Oil Tanker Rates Plunge More Than 50% As OPEC+ Cuts Start

02 May 2020  by Tsvetana Paraskova   
The daily rate for chartering an oil tanker from Saudi Arabia to China has plunged by over 50 percent in one week to $100,000 as OPEC+ begins on Friday the collective cut to remove 9.7 million bpd from the oversupplied market, Bloomberg reports, citing the Baltic Exchange.
 
Although tanker owners and operators will see reduced volumes of oil to transport from oil producers to oil-importing countries, the oil shipping industry expects its business to be supported through the end of the year by the most sought-after ‘commodity’ these days—storage space. 
 
Floating storage around the world is at an all-time high as traders have been booking tankers to use as floating storage to take advantage of the contango market structure and sell the crude oil at a later date when prices are higher.
 
According to shipping sources who spoke to Reuters, there were a record 160 million barrels of oil stashed on floating storage in mid-April, double the volume of oil stored on ships at the start of the month.
 
Supertanker owners were the early winners in the Saudi price war, the demand destruction, and the following record-high global oil glut.
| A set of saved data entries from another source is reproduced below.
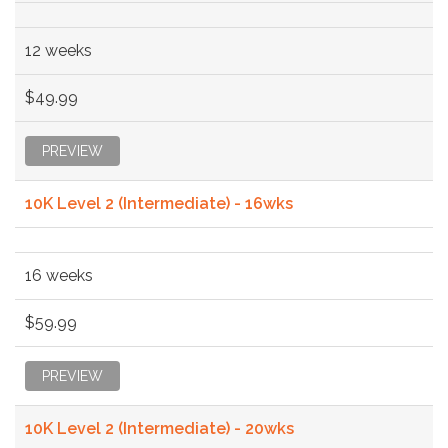
12 weeks
$49.99
PREVIEW
10K Level 2 (Intermediate) - 16wks
16 weeks
$59.99
PREVIEW
10K Level 2 (Intermediate) - 20wks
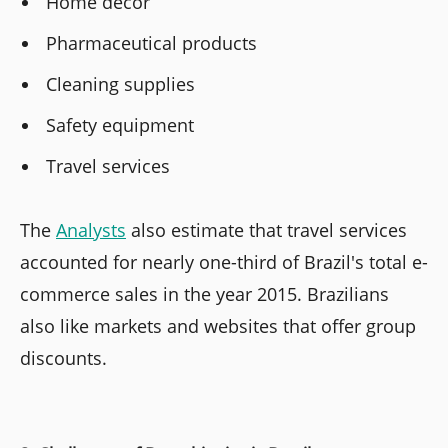
Home decor
Pharmaceutical products
Cleaning supplies
Safety equipment
Travel services
The
Analysts
also estimate that travel services
accounted for nearly one-third of Brazil's total e-
commerce sales in the year 2015. Brazilians
also like markets and websites that offer group
discounts.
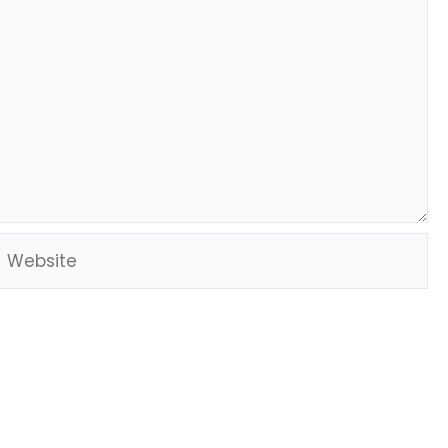
Website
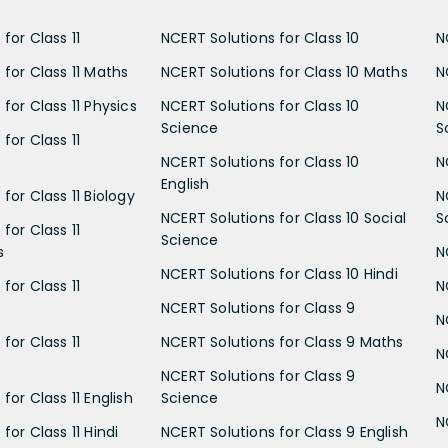
for Class 11
NCERT Solutions for Class 10
N
 for Class 11 Maths
NCERT Solutions for Class 10 Maths
N
for Class 11 Physics
NCERT Solutions for Class 10
N
Science
S
for Class 11
NCERT Solutions for Class 10
N
English
for Class 11 Biology
N
NCERT Solutions for Class 10 Social
S
for Class 11
Science
s
N
NCERT Solutions for Class 10 Hindi
for Class 11
N
NCERT Solutions for Class 9
N
for Class 11
NCERT Solutions for Class 9 Maths
N
NCERT Solutions for Class 9
N
for Class 11 English
Science
N
for Class 11 Hindi
NCERT Solutions for Class 9 English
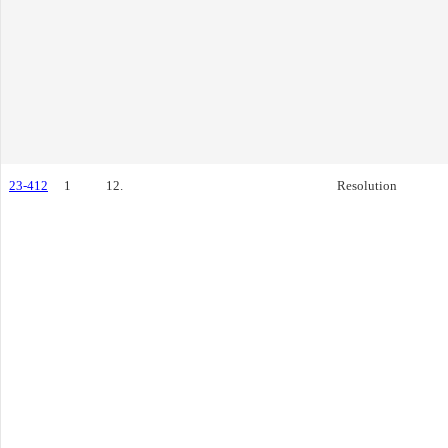
23-412
1
12.
Resolution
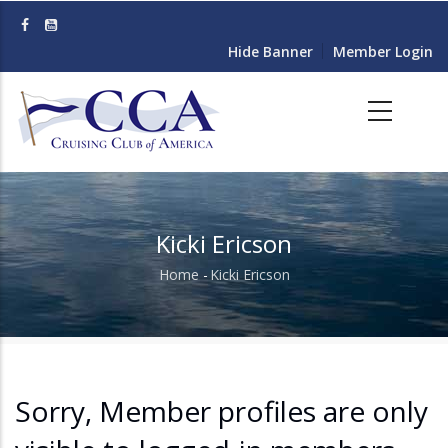
Skip
to
Hide Banner
Member Login
main
content
Kicki Ericson
Home
-
Kicki Ericson
Breadcrumb
Sorry, Member profiles are only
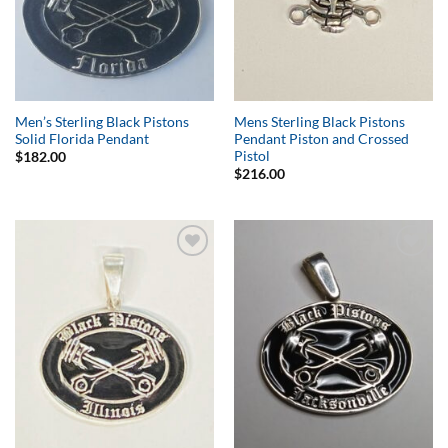
Men’s Sterling Black Pistons
Mens Sterling Black Pistons
Solid Florida Pendant
Pendant Piston and Crossed
Pistol
$
182.00
$
216.00
Add to
Add to
Wishlist
Wishlist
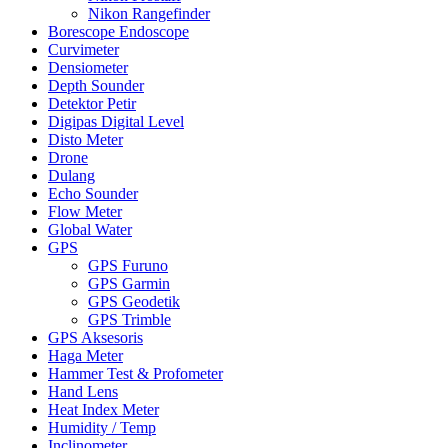
Nikon Rangefinder
Borescope Endoscope
Curvimeter
Densiometer
Depth Sounder
Detektor Petir
Digipas Digital Level
Disto Meter
Drone
Dulang
Echo Sounder
Flow Meter
Global Water
GPS
GPS Furuno
GPS Garmin
GPS Geodetik
GPS Trimble
GPS Aksesoris
Haga Meter
Hammer Test & Profometer
Hand Lens
Heat Index Meter
Humidity / Temp
Inclinometer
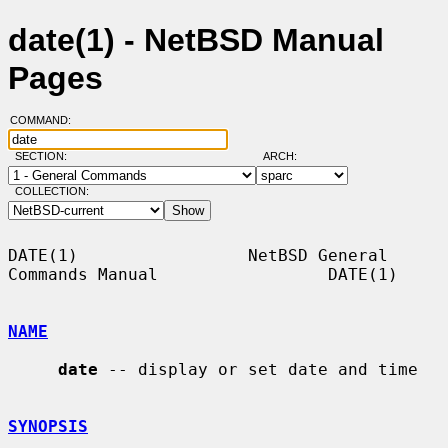
date(1) - NetBSD Manual
Pages
COMMAND:
SECTION:
ARCH:
COLLECTION:
DATE(1)                 NetBSD General 
Commands Manual                 DATE(1)

NAME
date
 -- display or set date and time

SYNOPSIS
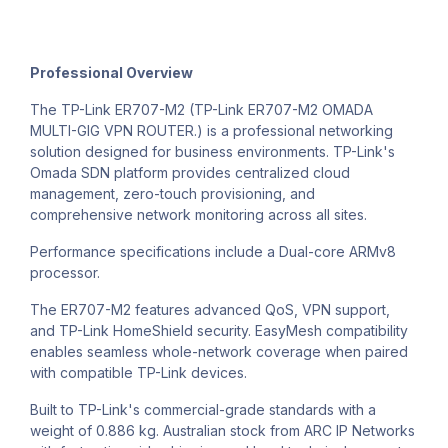
Professional Overview
The TP-Link ER707-M2 (TP-Link ER707-M2 OMADA
MULTI-GIG VPN ROUTER.) is a professional networking
solution designed for business environments. TP-Link's
Omada SDN platform provides centralized cloud
management, zero-touch provisioning, and
comprehensive network monitoring across all sites.
Performance specifications include a Dual-core ARMv8
processor.
The ER707-M2 features advanced QoS, VPN support,
and TP-Link HomeShield security. EasyMesh compatibility
enables seamless whole-network coverage when paired
with compatible TP-Link devices.
Built to TP-Link's commercial-grade standards with a
weight of 0.886 kg. Australian stock from ARC IP Networks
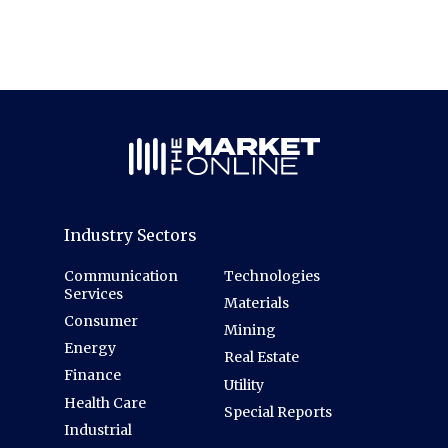
Industry Sectors
Communication
Technologies
Services
Materials
Consumer
Mining
Energy
Real Estate
Finance
Utility
Health Care
Special Reports
Industrial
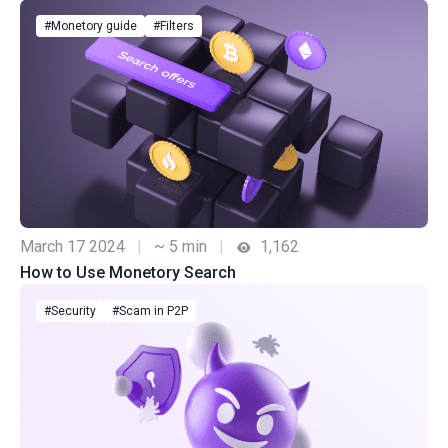
#Monetory guide
#Filters
March 17 2024
|
~ 5 min
|
1,162
How to Use Monetory Search
#Security
#Scam in P2P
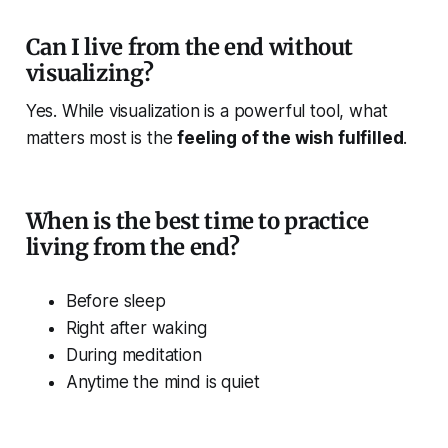
Can I live from the end without
visualizing?
Yes. While visualization is a powerful tool, what
matters most is the
feeling of the wish fulfilled
.
When is the best time to practice
living from the end?
Before sleep
Right after waking
During meditation
Anytime the mind is quiet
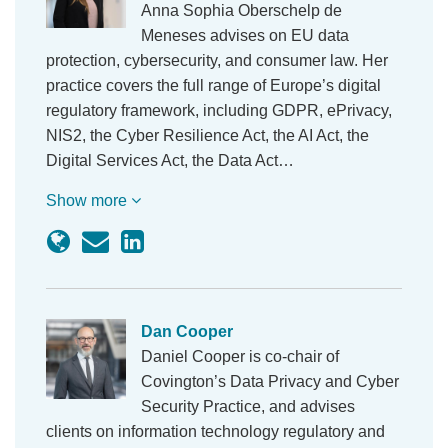
Anna Sophia Oberschelp de
Meneses advises on EU data
protection, cybersecurity, and consumer law. Her
practice covers the full range of Europe’s digital
regulatory framework, including GDPR, ePrivacy,
NIS2, the Cyber Resilience Act, the AI Act, the
Digital Services Act, the Data Act…
Show more
Dan Cooper
Daniel Cooper is co-chair of
Covington’s Data Privacy and Cyber
Security Practice, and advises
clients on information technology regulatory and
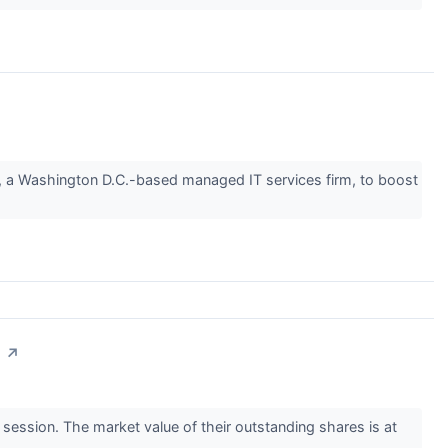
n, a Washington D.C.-based managed IT services firm, to boost
n
↗
ssion. The market value of their outstanding shares is at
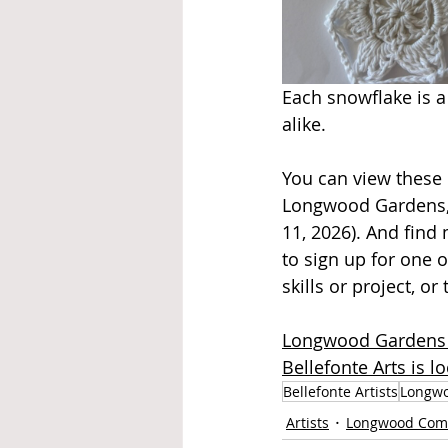
Each snowflake is a 
alike.
You can view these 
Longwood Gardens, 
11, 2026). And find
to sign up for one o
skills or project, o
Longwood Gardens i
Bellefonte Arts is 
Bellefonte Artists
Longwo
Artists
Longwood Com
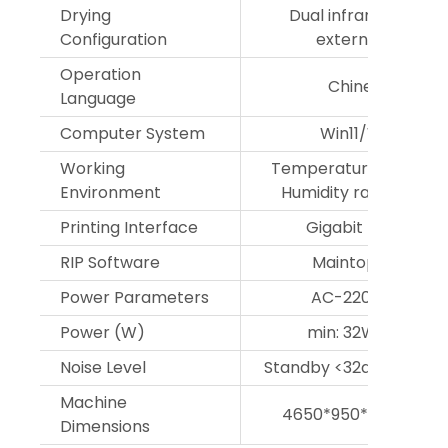
Drying
Dual infrared heatin
Configuration
external drying 
Operation
Chinese/Englis
Language
Computer System
Win11/Win 10/Wi
Working
Temperature range 1
Environment
Humidity range 35%-
Printing Interface
Gigabit Ethernet 
RIP Software
Maintop/Photopr
Power Parameters
AC-220V,50Hz/6
Power (W)
min: 32W;max: 23
Noise Level
Standby <32dB, operat
Machine
4650*950*1750mm(
Dimensions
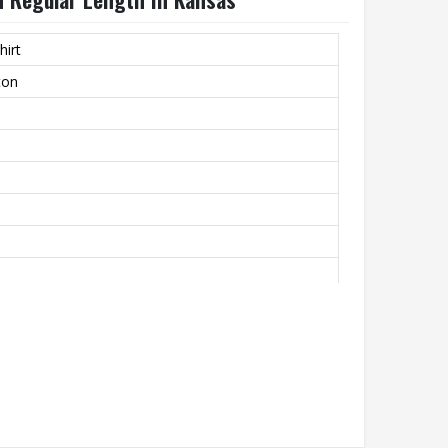
hirt
ton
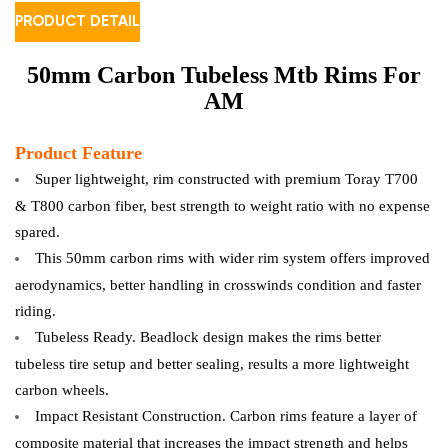
PRODUCT DETAIL
50mm Carbon Tubeless Mtb Rims For
AM
Product Feature
Super lightweight, rim constructed with premium Toray T700
& T800 carbon fiber, best strength to weight ratio with no expense
spared.
This 50mm carbon rims with wider rim system offers improved
aerodynamics, better handling in crosswinds condition and faster
riding.
Tubeless Ready. Beadlock design makes the rims better
tubeless tire setup and better sealing, results a more lightweight
carbon wheels.
Impact Resistant Construction. Carbon rims feature a layer of
composite material that increases the impact strength and helps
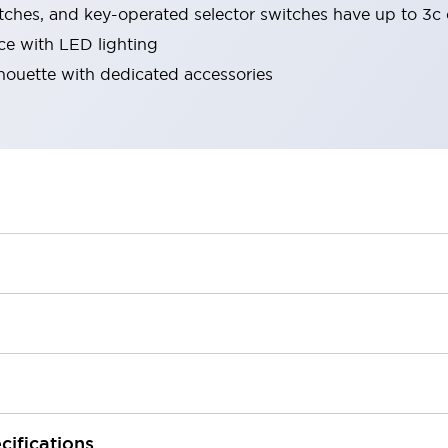
tches, and key-operated selector switches have up to 3c 
ace with LED lighting
lhouette with dedicated accessories
cifications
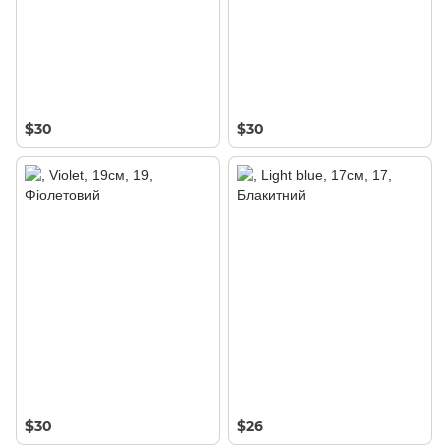
$30
$30
$30
$26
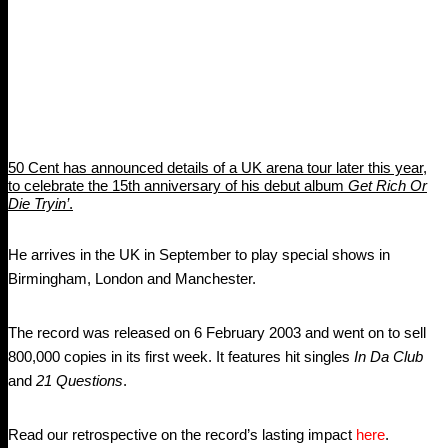
50 Cent has announced details of a UK arena tour later this year,
to celebrate the 15th anniversary of his debut album
Get Rich Or
Die Tryin’
.
He arrives in the UK in September to play special shows in
Birmingham, London and Manchester.
The record was released on 6 February 2003 and went on to sell
800,000 copies in its first week. It features hit singles
In Da Club
and
21 Questions
.
Read our retrospective on the record’s lasting impact
here
.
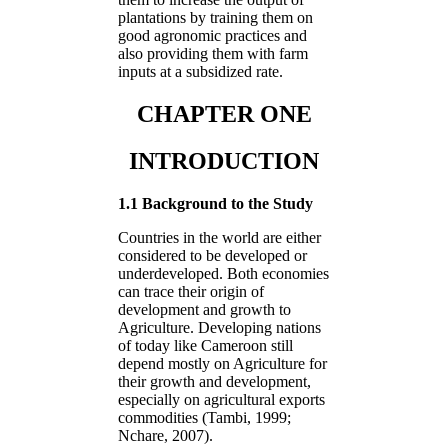
plantations by training them on
good agronomic practices and
also providing them with farm
inputs at a subsidized rate.
CHAPTER ONE
INTRODUCTION
1.1 Background to the Study
Countries in the world are either
considered to be developed or
underdeveloped. Both economies
can trace their origin of
development and growth to
Agriculture. Developing nations
of today like Cameroon still
depend mostly on Agriculture for
their growth and development,
especially on agricultural exports
commodities (Tambi, 1999;
Nchare, 2007).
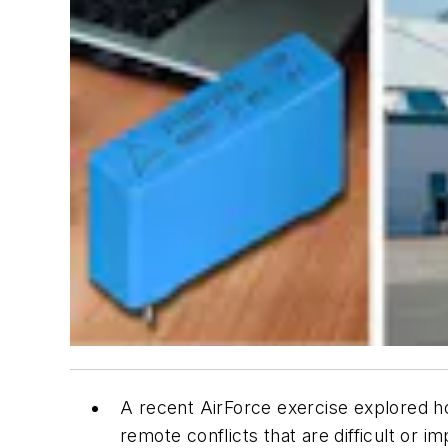
A recent AirForce exercise explored ho
remote conflicts that are difficult or i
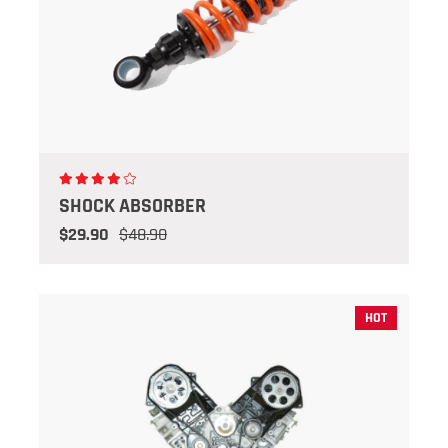
SHOCK ABSORBER
$29.90
$48.90
HOT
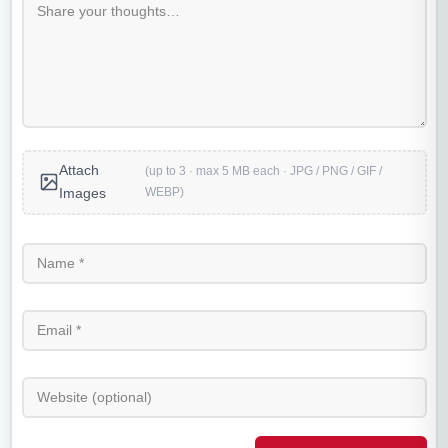
Attach
(up to 3 · max 5 MB each · JPG / PNG / GIF /
WEBP)
Images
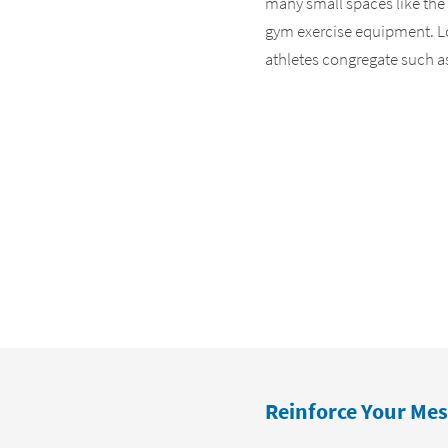
many small spaces like the
gym exercise equipment. Loo
athletes congregate such a
Reinforce Your Mes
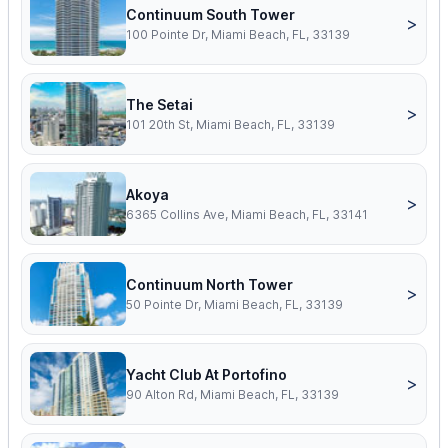
Continuum South Tower
>
100 Pointe Dr, Miami Beach, FL, 33139
The Setai
>
101 20th St, Miami Beach, FL, 33139
Akoya
>
6365 Collins Ave, Miami Beach, FL, 33141
Continuum North Tower
>
50 Pointe Dr, Miami Beach, FL, 33139
Yacht Club At Portofino
>
90 Alton Rd, Miami Beach, FL, 33139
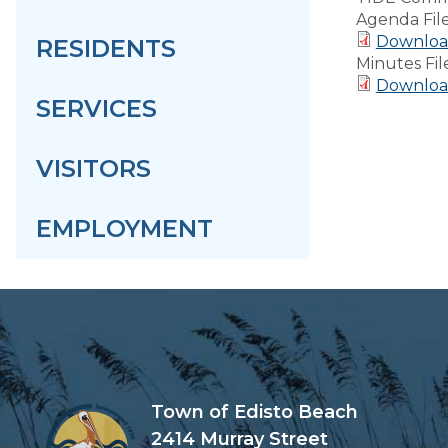
Agenda Fil
Download
RESIDENTS
Minutes Fil
Download
SERVICES
VISITORS
EMPLOYMENT
Town of Edisto Beach
2414 Murray Street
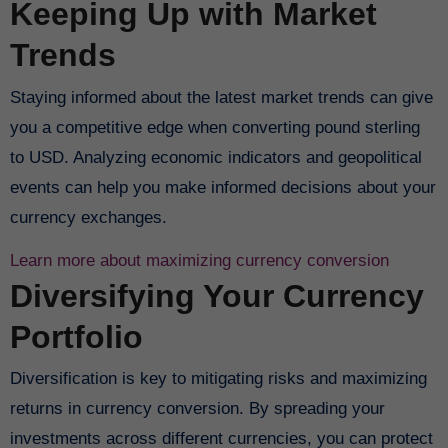
Keeping Up with Market
Trends
Staying informed about the latest market trends can give
you a competitive edge when converting pound sterling
to USD. Analyzing economic indicators and geopolitical
events can help you make informed decisions about your
currency exchanges.
Learn more about maximizing currency conversion
Diversifying Your Currency
Portfolio
Diversification is key to mitigating risks and maximizing
returns in currency conversion. By spreading your
investments across different currencies, you can protect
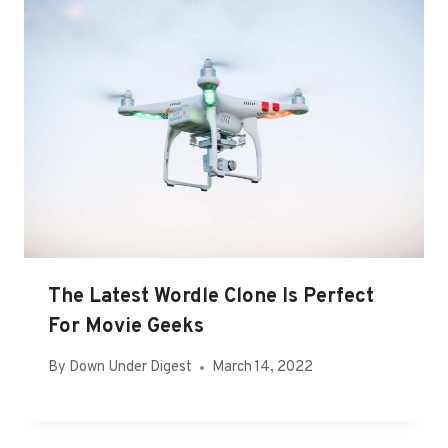
The Latest Wordle Clone Is Perfect
For Movie Geeks
By
Down Under Digest
March 14, 2022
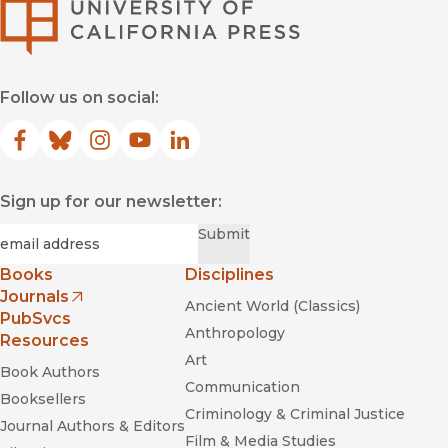
University of Califor
Follow us on social:
Facebook
(opens in new window)
Bluesky
(opens in new window)
Instagram
(opens in new window)
YouTube
(opens in new window)
LinkedIn
(opens in new window)
Sign up for our newsletter:
Required
Email
*
Submit
Books
Disciplines
Journals
Ancient World (Classics)
(opens in new window)
PubSvcs
Anthropology
Resources
Art
Book Authors
Communication
Booksellers
Criminology & Criminal Justice
Journal Authors & Editors
Film & Media Studies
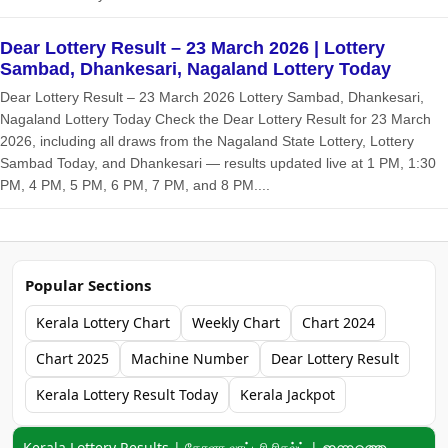
Dear Lottery Result – 23 March 2026 | Lottery
Sambad, Dhankesari, Nagaland Lottery Today
Dear Lottery Result – 23 March 2026 Lottery Sambad, Dhankesari,
Nagaland Lottery Today Check the Dear Lottery Result for 23 March
2026, including all draws from the Nagaland State Lottery, Lottery
Sambad Today, and Dhankesari — results updated live at 1 PM, 1:30
PM, 4 PM, 5 PM, 6 PM, 7 PM, and 8 PM....
Popular Sections
Kerala Lottery Chart
Weekly Chart
Chart 2024
Chart 2025
Machine Number
Dear Lottery Result
Kerala Lottery Result Today
Kerala Jackpot
Keyword navigation:
Kerala Lottery Results | கேரளா லாட்டரி ரிசல்ட் | ഇന്നത്തെ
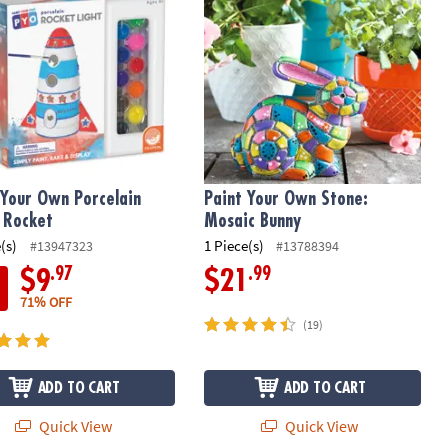
 Your Own Porcelain
Paint Your Own Stone:
: Rocket
Mosaic Bunny
(s)
1 Piece(s)
#13947323
#13788394
.97
.99
$9
$21
71% OFF
(19)
ADD TO CART
ADD TO CART
Quick View
Quick View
Shipping companies had a field day with Saudi Aramco booking tankers en masse to flood the market with oil, and with traders scrambling to charter tankers for floating storage to sell at higher prices later.
 
The OPEC+ deal to cut production by 9.7 million bpd in May and June, and then ease those cuts to a total of 7.7 million bpd until December 2020, is set to lower demand for crude oil transportation until the end of the year, according to Lloyd's List.
 
The frantic hunt for storage is currently supporting tanker rates, but “the oil tanker demand outlook from second half of this year until 2022 has deteriorated significantly from lowered oil supply and an upcoming destocking cycle,” Joakim Hannisdahl, analyst at Norwegian investment bank Cleaves Securities, said, as quoted by Lloyd’s.